**What the task asks:**
Return, word for word, the lines of the listing below from the one with "miniature gift bow" through the one with "magazines and newspaper", and no other lines.

**Material provided:**

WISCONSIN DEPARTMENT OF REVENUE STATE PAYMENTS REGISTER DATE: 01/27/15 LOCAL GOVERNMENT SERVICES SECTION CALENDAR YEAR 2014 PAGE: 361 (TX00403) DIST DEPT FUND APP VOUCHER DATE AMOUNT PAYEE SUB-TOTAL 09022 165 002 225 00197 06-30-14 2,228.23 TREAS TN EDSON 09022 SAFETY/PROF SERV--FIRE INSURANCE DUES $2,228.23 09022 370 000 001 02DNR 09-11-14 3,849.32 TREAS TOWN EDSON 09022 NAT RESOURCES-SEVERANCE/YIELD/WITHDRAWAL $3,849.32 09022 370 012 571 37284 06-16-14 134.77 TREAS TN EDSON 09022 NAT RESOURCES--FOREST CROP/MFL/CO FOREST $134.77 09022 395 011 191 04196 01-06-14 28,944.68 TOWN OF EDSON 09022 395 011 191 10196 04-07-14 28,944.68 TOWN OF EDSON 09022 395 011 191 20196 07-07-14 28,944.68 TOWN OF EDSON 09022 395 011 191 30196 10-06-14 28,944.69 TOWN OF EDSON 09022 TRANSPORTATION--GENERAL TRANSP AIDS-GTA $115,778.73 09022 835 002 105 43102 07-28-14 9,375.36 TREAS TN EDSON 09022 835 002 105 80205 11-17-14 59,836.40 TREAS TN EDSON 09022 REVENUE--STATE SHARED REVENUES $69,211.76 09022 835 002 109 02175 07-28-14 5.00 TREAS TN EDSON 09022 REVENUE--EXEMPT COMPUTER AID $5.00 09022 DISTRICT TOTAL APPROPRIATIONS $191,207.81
* * *
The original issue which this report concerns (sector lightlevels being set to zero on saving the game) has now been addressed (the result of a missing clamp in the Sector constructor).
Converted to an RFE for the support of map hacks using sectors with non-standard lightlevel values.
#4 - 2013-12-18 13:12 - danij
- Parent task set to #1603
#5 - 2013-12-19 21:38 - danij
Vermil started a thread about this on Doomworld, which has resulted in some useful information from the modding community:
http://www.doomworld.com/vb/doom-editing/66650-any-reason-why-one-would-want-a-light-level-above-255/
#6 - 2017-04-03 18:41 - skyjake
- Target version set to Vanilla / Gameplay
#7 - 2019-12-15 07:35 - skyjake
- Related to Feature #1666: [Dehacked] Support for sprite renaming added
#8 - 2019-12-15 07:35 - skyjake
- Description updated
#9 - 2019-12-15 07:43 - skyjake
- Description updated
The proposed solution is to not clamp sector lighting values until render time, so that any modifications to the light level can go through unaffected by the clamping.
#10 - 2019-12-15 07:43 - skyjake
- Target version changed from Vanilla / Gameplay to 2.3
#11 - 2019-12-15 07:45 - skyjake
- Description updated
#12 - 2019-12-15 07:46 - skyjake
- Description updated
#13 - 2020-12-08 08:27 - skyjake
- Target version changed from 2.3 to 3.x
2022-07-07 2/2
---
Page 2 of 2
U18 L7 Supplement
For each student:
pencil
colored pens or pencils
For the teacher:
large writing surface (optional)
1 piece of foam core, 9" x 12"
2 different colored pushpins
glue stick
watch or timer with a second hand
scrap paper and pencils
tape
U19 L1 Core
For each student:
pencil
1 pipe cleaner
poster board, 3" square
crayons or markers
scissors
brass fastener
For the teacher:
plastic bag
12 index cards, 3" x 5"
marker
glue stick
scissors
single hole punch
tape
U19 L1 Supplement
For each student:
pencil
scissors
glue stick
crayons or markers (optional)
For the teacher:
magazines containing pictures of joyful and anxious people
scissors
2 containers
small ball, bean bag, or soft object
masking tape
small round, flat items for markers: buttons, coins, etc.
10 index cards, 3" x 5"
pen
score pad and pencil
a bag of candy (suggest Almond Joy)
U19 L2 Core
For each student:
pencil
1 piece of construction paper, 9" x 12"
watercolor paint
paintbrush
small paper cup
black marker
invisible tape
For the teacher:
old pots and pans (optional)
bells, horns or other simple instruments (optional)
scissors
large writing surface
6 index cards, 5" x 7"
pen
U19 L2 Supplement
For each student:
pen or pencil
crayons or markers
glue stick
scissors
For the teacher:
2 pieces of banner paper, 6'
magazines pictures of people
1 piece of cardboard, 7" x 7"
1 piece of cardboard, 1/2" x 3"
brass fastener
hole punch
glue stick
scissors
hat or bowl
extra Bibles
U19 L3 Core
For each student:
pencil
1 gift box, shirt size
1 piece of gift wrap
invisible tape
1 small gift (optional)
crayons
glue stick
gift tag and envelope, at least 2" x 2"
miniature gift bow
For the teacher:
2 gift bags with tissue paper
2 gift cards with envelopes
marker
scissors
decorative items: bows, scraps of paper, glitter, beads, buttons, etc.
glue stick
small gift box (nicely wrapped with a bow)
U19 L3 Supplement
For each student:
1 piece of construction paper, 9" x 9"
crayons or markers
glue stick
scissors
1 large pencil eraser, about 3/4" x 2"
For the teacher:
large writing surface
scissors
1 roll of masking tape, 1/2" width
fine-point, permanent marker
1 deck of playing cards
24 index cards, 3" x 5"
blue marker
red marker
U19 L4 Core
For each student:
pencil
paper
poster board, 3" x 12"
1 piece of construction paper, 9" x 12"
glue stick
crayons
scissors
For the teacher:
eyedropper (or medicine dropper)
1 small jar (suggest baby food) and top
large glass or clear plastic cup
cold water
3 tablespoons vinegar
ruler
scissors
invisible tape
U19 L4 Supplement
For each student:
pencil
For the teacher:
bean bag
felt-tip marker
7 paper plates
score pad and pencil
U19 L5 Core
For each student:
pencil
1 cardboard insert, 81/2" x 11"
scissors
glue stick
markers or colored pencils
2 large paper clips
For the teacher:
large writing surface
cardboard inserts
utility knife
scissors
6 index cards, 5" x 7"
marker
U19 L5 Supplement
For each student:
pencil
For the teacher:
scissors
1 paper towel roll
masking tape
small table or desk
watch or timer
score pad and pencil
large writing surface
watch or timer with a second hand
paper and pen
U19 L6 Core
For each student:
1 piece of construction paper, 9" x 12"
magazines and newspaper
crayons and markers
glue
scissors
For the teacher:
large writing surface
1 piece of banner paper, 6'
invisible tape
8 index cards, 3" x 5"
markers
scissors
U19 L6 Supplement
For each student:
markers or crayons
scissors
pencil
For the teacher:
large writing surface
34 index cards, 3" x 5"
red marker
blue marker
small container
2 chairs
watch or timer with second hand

**Task solution:**
miniature gift bow
For the teacher:
2 gift bags with tissue paper
2 gift cards with envelopes
marker
scissors
decorative items: bows, scraps of paper, glitter, beads, buttons, etc.
glue stick
small gift box (nicely wrapped with a bow)
U19 L3 Supplement
For each student:
1 piece of construction paper, 9" x 9"
crayons or markers
glue stick
scissors
1 large pencil eraser, about 3/4" x 2"
For the teacher:
large writing surface
scissors
1 roll of masking tape, 1/2" width
fine-point, permanent marker
1 deck of playing cards
24 index cards, 3" x 5"
blue marker
red marker
U19 L4 Core
For each student:
pencil
paper
poster board, 3" x 12"
1 piece of construction paper, 9" x 12"
glue stick
crayons
scissors
For the teacher:
eyedropper (or medicine dropper)
1 small jar (suggest baby food) and top
large glass or clear plastic cup
cold water
3 tablespoons vinegar
ruler
scissors
invisible tape
U19 L4 Supplement
For each student:
pencil
For the teacher:
bean bag
felt-tip marker
7 paper plates
score pad and pencil
U19 L5 Core
For each student:
pencil
1 cardboard insert, 81/2" x 11"
scissors
glue stick
markers or colored pencils
2 large paper clips
For the teacher:
large writing surface
cardboard inserts
utility knife
scissors
6 index cards, 5" x 7"
marker
U19 L5 Supplement
For each student:
pencil
For the teacher:
scissors
1 paper towel roll
masking tape
small table or desk
watch or timer
score pad and pencil
large writing surface
watch or timer with a second hand
paper and pen
U19 L6 Core
For each student:
1 piece of construction paper, 9" x 12"
magazines and newspaper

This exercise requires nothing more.